== Task instructions ==
Data follows below. Repeat exactly the lines between the line holding "Ribs Turn In |" and the line holding "Table 4: Translation Example 1", inclusive, and nothing more; drop pictures.

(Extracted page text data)
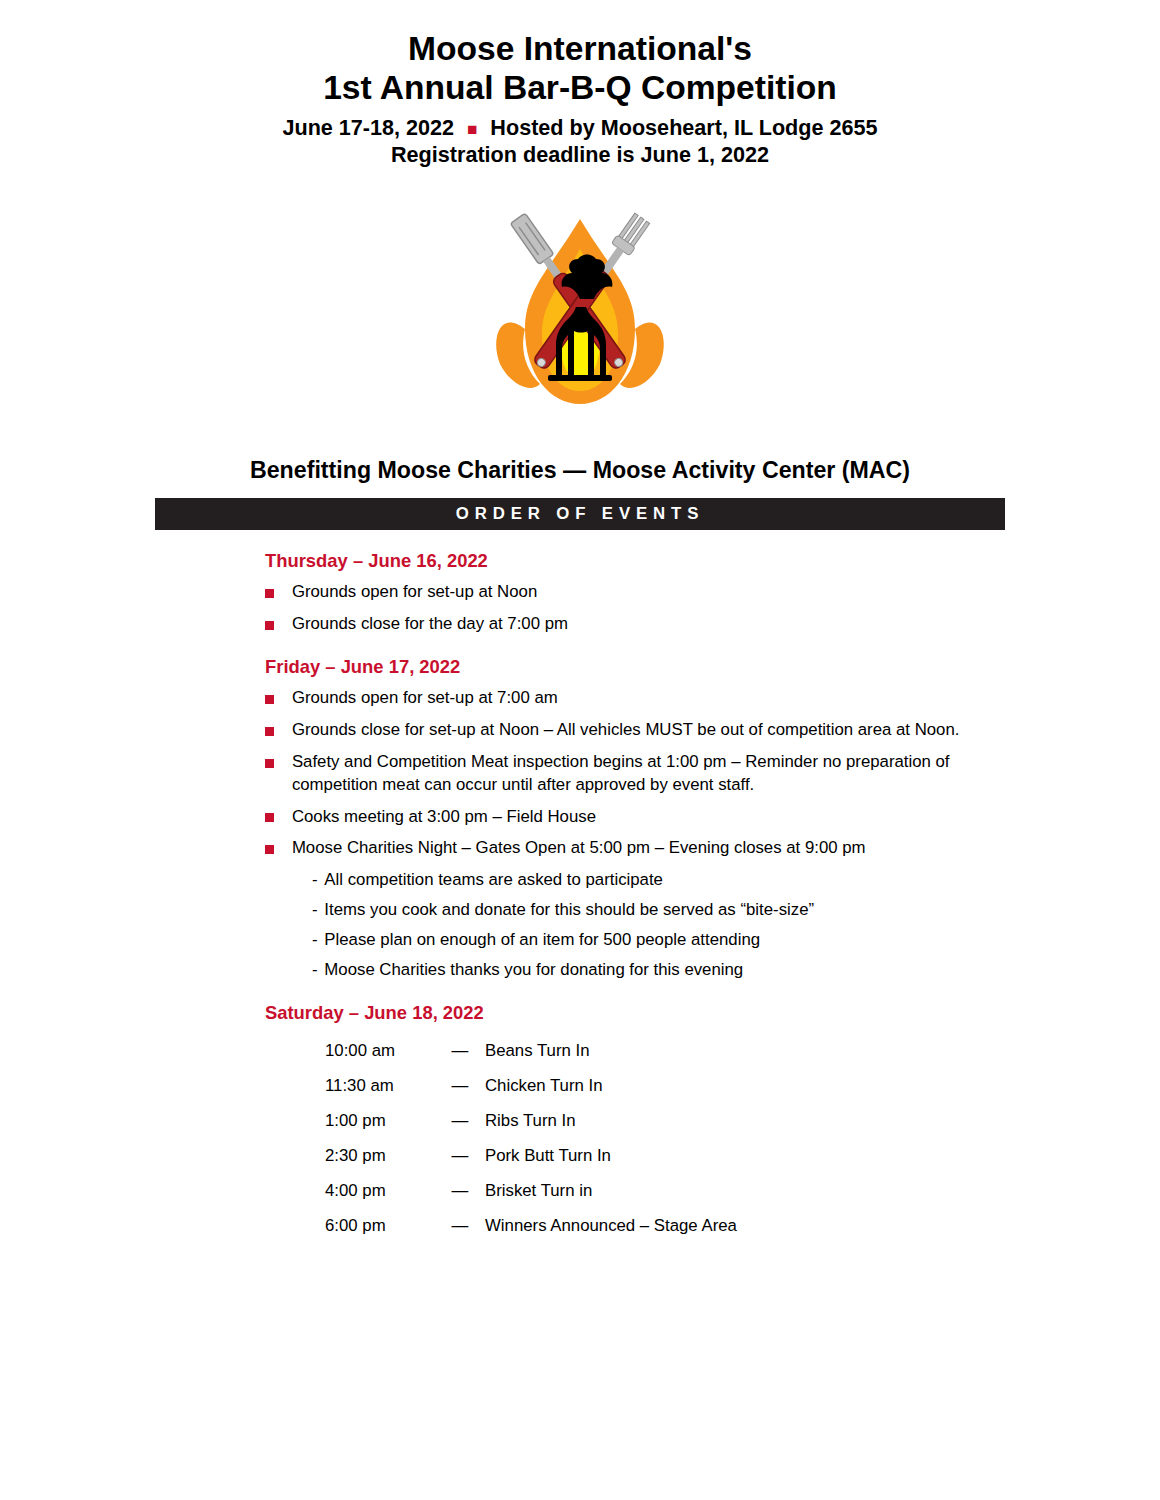Moose International's
1st Annual Bar-B-Q Competition
June 17-18, 2022 ■ Hosted by Mooseheart, IL Lodge 2655
Registration deadline is June 1, 2022
Benefitting Moose Charities — Moose Activity Center (MAC)
ORDER OF EVENTS
Thursday – June 16, 2022
Grounds open for set-up at Noon
Grounds close for the day at 7:00 pm
Friday – June 17, 2022
Grounds open for set-up at 7:00 am
Grounds close for set-up at Noon – All vehicles MUST be out of competition area at Noon.
Safety and Competition Meat inspection begins at 1:00 pm – Reminder no preparation of competition meat can occur until after approved by event staff.
Cooks meeting at 3:00 pm – Field House
Moose Charities Night – Gates Open at 5:00 pm – Evening closes at 9:00 pm
All competition teams are asked to participate
Items you cook and donate for this should be served as “bite-size”
Please plan on enough of an item for 500 people attending
Moose Charities thanks you for donating for this evening
Saturday – June 18, 2022
| 10:00 am | — | Beans Turn In |
| 11:30 am | — | Chicken Turn In |
| 1:00 pm | — | Ribs Turn In |
| 2:30 pm | — | Pork Butt Turn In |
| 4:00 pm | — | Brisket Turn in |
| 6:00 pm | — | Winners Announced – Stage Area |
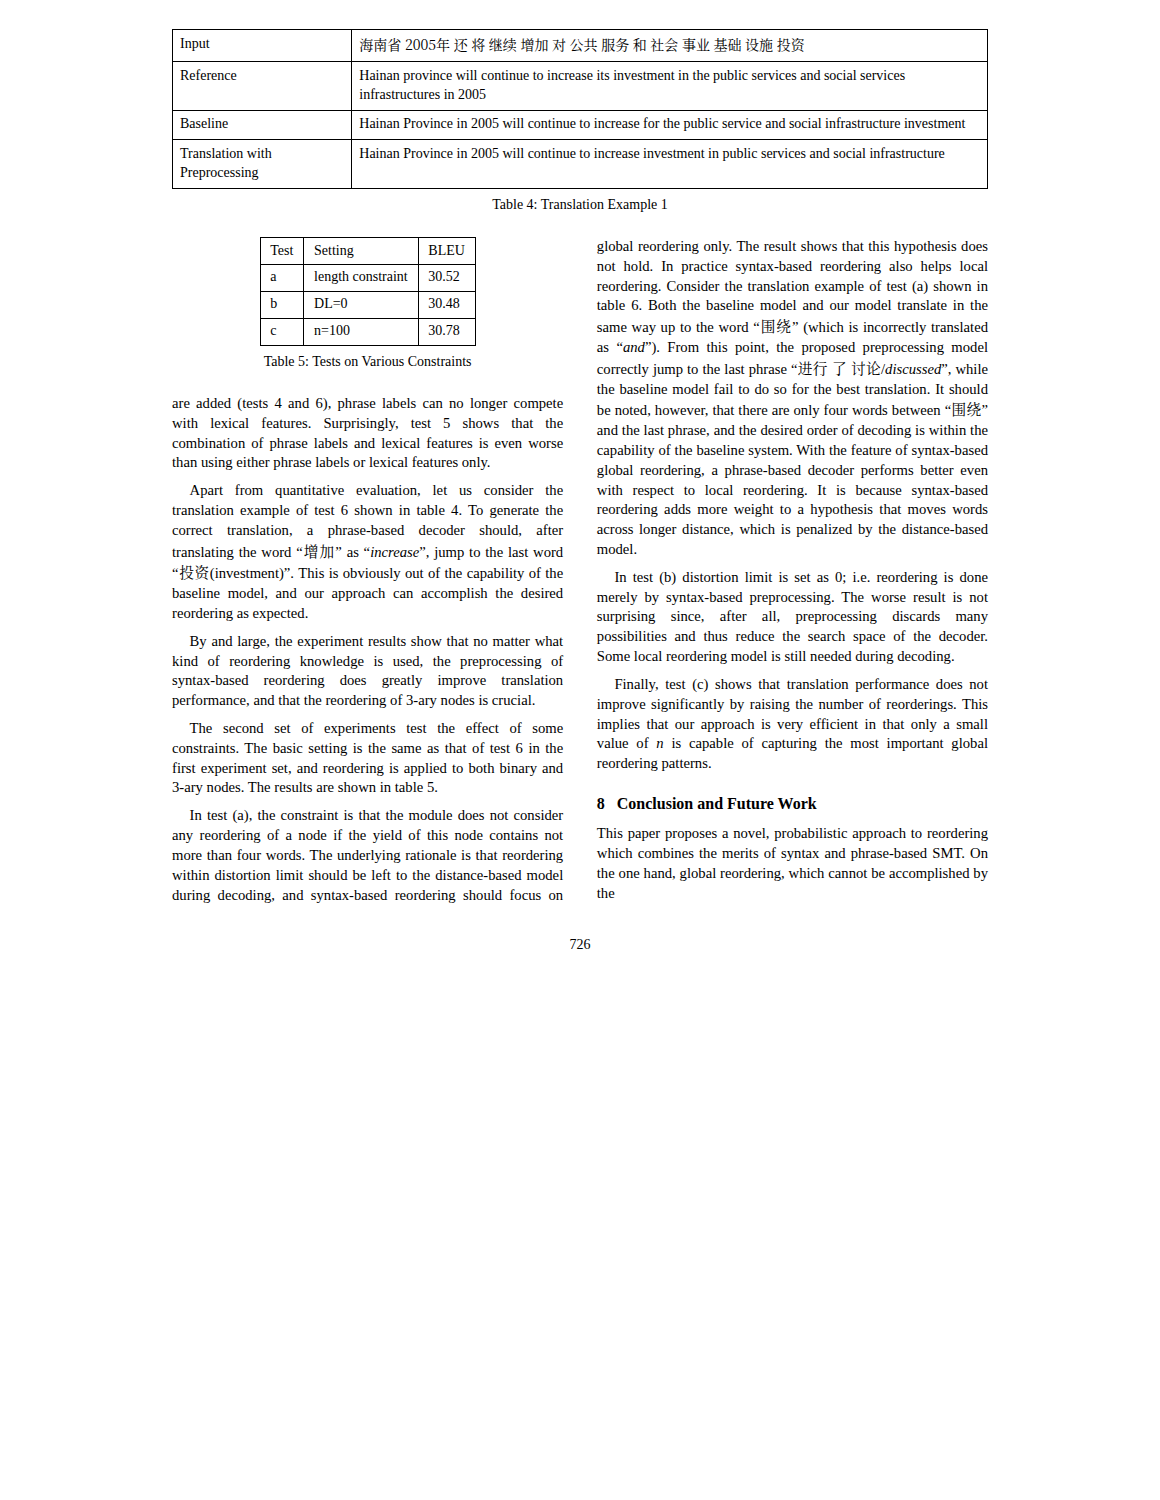| Input | 海南省 2005年 还 将 继续 增加 对 公共 服务 和 社会 事业 基础 设施 投资 |
| Reference | Hainan province will continue to increase its investment in the public services and social services infrastructures in 2005 |
| Baseline | Hainan Province in 2005 will continue to increase for the public service and social infrastructure investment |
| Translation with Preprocessing | Hainan Province in 2005 will continue to increase investment in public services and social infrastructure |
Table 4: Translation Example 1
| Test | Setting | BLEU |
| --- | --- | --- |
| a | length constraint | 30.52 |
| b | DL=0 | 30.48 |
| c | n=100 | 30.78 |
Table 5: Tests on Various Constraints
are added (tests 4 and 6), phrase labels can no longer compete with lexical features. Surprisingly, test 5 shows that the combination of phrase labels and lexical features is even worse than using either phrase labels or lexical features only.
Apart from quantitative evaluation, let us consider the translation example of test 6 shown in table 4. To generate the correct translation, a phrase-based decoder should, after translating the word “增加” as “increase”, jump to the last word “投资(investment)”. This is obviously out of the capability of the baseline model, and our approach can accomplish the desired reordering as expected.
By and large, the experiment results show that no matter what kind of reordering knowledge is used, the preprocessing of syntax-based reordering does greatly improve translation performance, and that the reordering of 3-ary nodes is crucial.
The second set of experiments test the effect of some constraints. The basic setting is the same as that of test 6 in the first experiment set, and reordering is applied to both binary and 3-ary nodes. The results are shown in table 5.
In test (a), the constraint is that the module does not consider any reordering of a node if the yield of this node contains not more than four words. The underlying rationale is that reordering within distortion limit should be left to the distance-based model during decoding, and syntax-based reordering should focus on global reordering only. The result shows that this hypothesis does not hold. In practice syntax-based reordering also helps local reordering. Consider the translation example of test (a) shown in table 6. Both the baseline model and our model translate in the same way up to the word “围绕” (which is incorrectly translated as “and”). From this point, the proposed preprocessing model correctly jump to the last phrase “进行 了 讨论/discussed”, while the baseline model fail to do so for the best translation. It should be noted, however, that there are only four words between “围绕” and the last phrase, and the desired order of decoding is within the capability of the baseline system. With the feature of syntax-based global reordering, a phrase-based decoder performs better even with respect to local reordering. It is because syntax-based reordering adds more weight to a hypothesis that moves words across longer distance, which is penalized by the distance-based model.
In test (b) distortion limit is set as 0; i.e. reordering is done merely by syntax-based preprocessing. The worse result is not surprising since, after all, preprocessing discards many possibilities and thus reduce the search space of the decoder. Some local reordering model is still needed during decoding.
Finally, test (c) shows that translation performance does not improve significantly by raising the number of reorderings. This implies that our approach is very efficient in that only a small value of n is capable of capturing the most important global reordering patterns.
8 Conclusion and Future Work
This paper proposes a novel, probabilistic approach to reordering which combines the merits of syntax and phrase-based SMT. On the one hand, global reordering, which cannot be accomplished by the
726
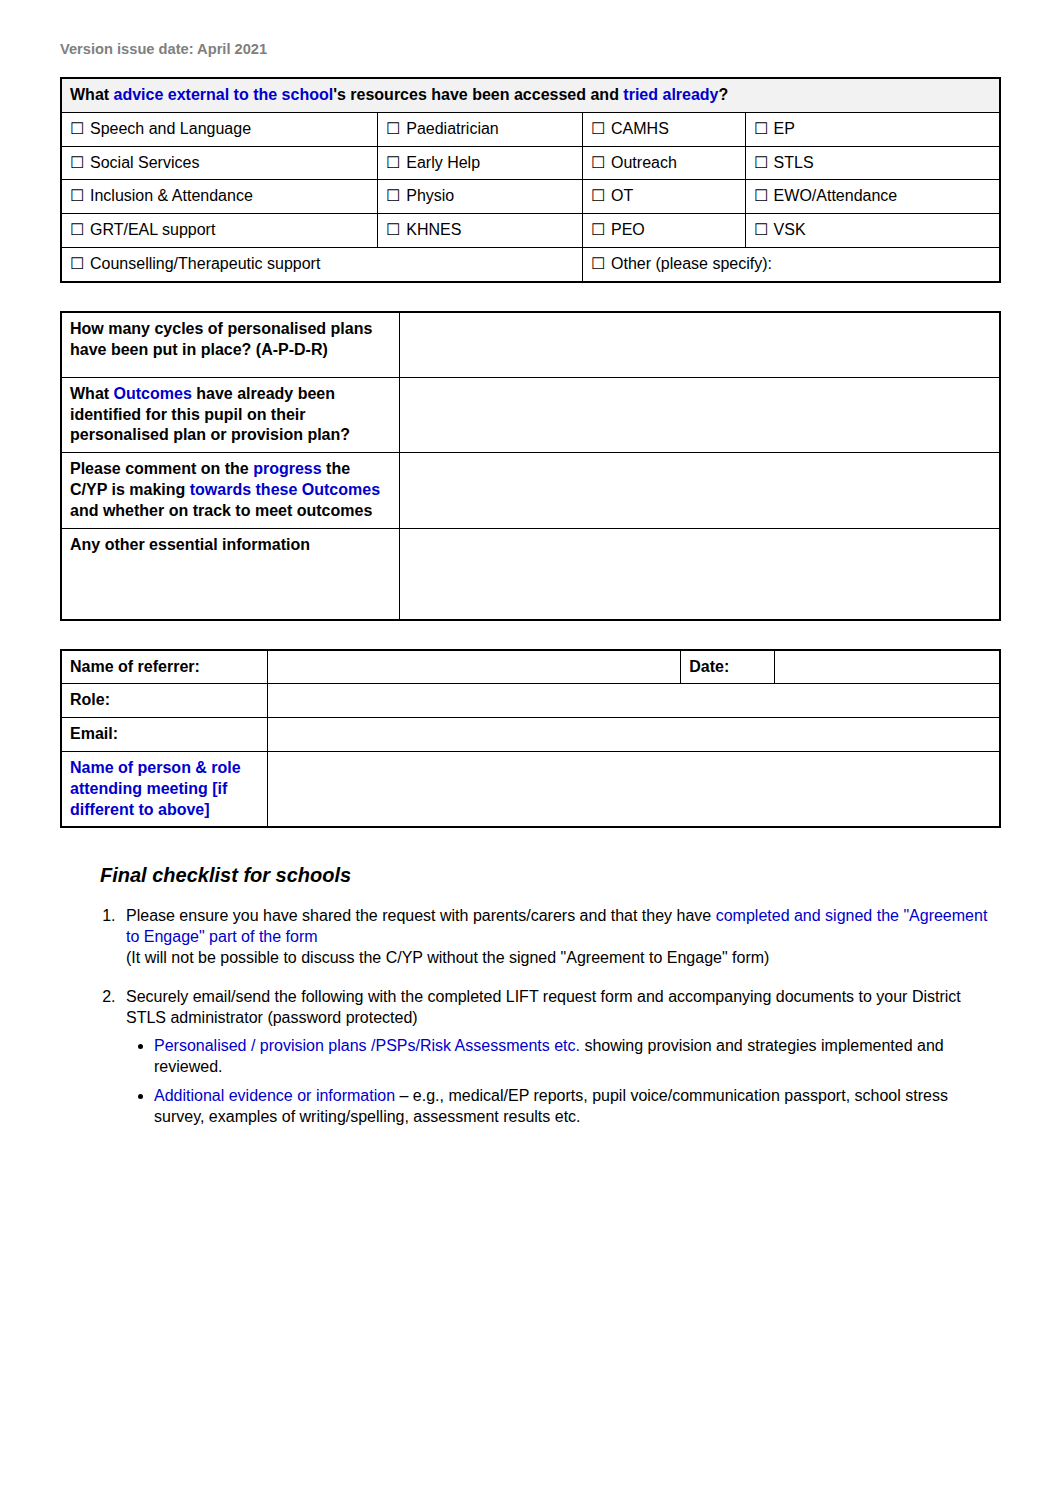Version issue date: April 2021
| What advice external to the school 's resources have been accessed and tried already ? |
| Speech and Language | Paediatrician | CAMHS | EP |
| Social Services | Early Help | Outreach | STLS |
| Inclusion & Attendance | Physio | OT | EWO/Attendance |
| GRT/EAL support | KHNES | PEO | VSK |
| Counselling/Therapeutic support | Other (please specify): |
| How many cycles of personalised plans have been put in place? (A-P-D-R) | |
| What Outcomes have already been identified for this pupil on their personalised plan or provision plan? | |
| Please comment on the progress the C/YP is making towards these Outcomes and whether on track to meet outcomes | |
| Any other essential information | |
| Name of referrer: | | Date: | |
| Role: | |
| Email: | |
| Name of person & role attending meeting [if different to above] | |
Final checklist for schools
Please ensure you have shared the request with parents/carers and that they have completed and signed the "Agreement to Engage" part of the form
(It will not be possible to discuss the C/YP without the signed "Agreement to Engage" form)
Securely email/send the following with the completed LIFT request form and accompanying documents to your District STLS administrator (password protected)
Personalised / provision plans /PSPs/Risk Assessments etc. showing provision and strategies implemented and reviewed.
Additional evidence or information – e.g., medical/EP reports, pupil voice/communication passport, school stress survey, examples of writing/spelling, assessment results etc.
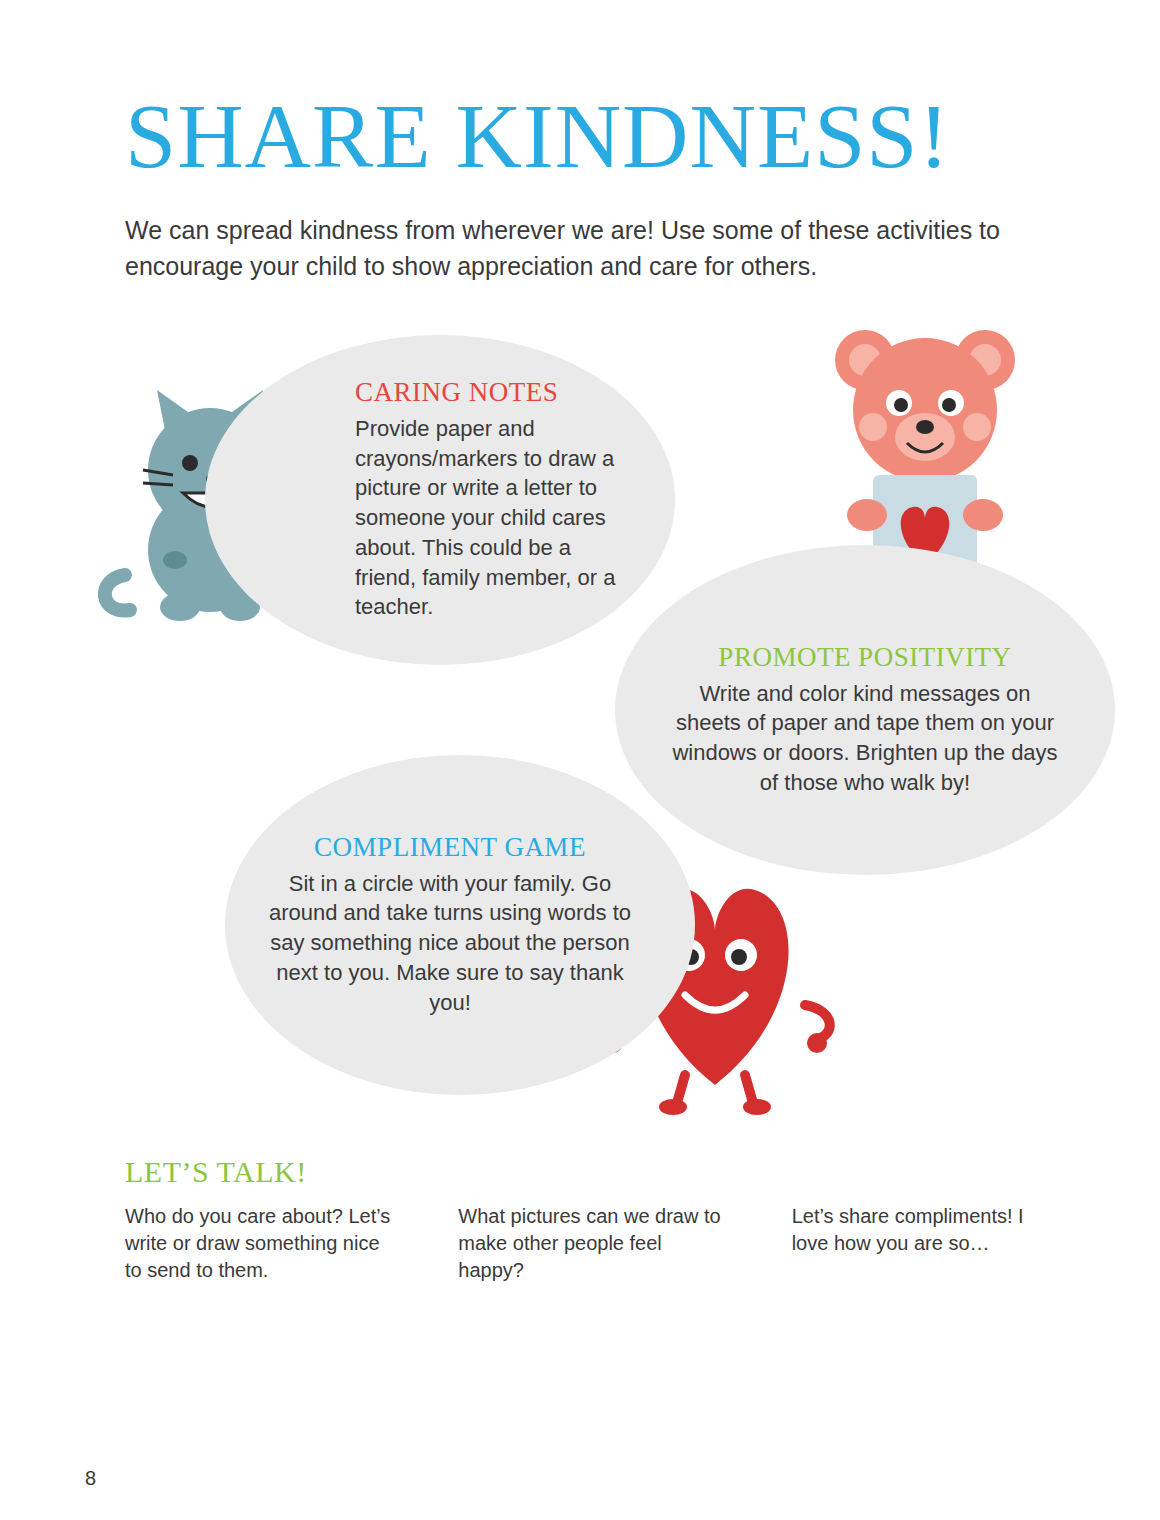Share Kindness!
We can spread kindness from wherever we are! Use some of these activities to encourage your child to show appreciation and care for others.
Caring Notes
Provide paper and crayons/markers to draw a picture or write a letter to someone your child cares about. This could be a friend, family member, or a teacher.
Promote Positivity
Write and color kind messages on sheets of paper and tape them on your windows or doors. Brighten up the days of those who walk by!
Compliment Game
Sit in a circle with your family. Go around and take turns using words to say something nice about the person next to you. Make sure to say thank you!
Let’s Talk!
Who do you care about? Let’s write or draw something nice to send to them.
What pictures can we draw to make other people feel happy?
Let’s share compliments! I love how you are so…
8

== Response area ==
| 1:00 pm | — | Ribs Turn In |
| 2:30 pm | — | Pork Butt Turn In |
| 4:00 pm | — | Brisket Turn in |
| 6:00 pm | — | Winners Announced – Stage Area |
| Input | 海南省 2005年 还 将 继续 增加 对 公共 服务 和 社会 事业 基础 设施 投资 |
| Reference | Hainan province will continue to increase its investment in the public services and social services infrastructures in 2005 |
| Baseline | Hainan Province in 2005 will continue to increase for the public service and social infrastructure investment |
| Translation with Preprocessing | Hainan Province in 2005 will continue to increase investment in public services and social infrastructure |
Table 4: Translation Example 1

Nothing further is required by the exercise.